_Given problem_:
Quote every line of the material below word for word, omitting the pictures.

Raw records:
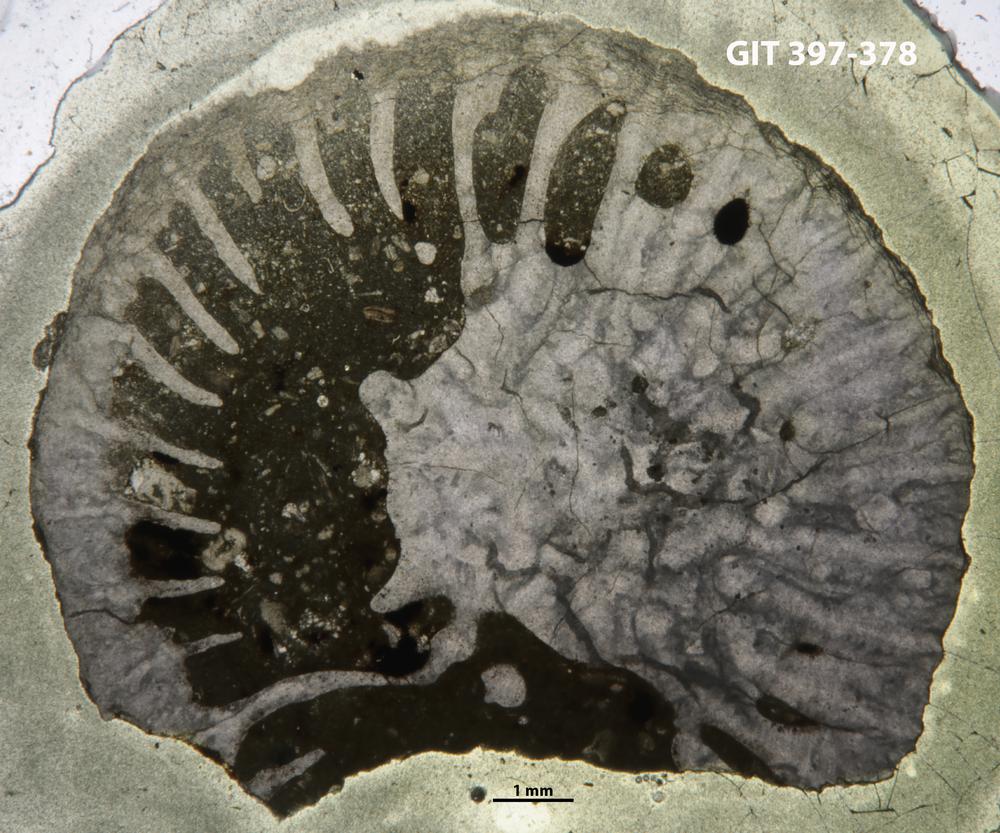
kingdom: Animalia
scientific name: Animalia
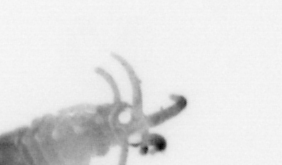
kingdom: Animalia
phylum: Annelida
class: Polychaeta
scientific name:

_Solution to this task_:
kingdom: Animalia
scientific name: Animalia
kingdom: Animalia
phylum: Annelida
class: Polychaeta
scientific name:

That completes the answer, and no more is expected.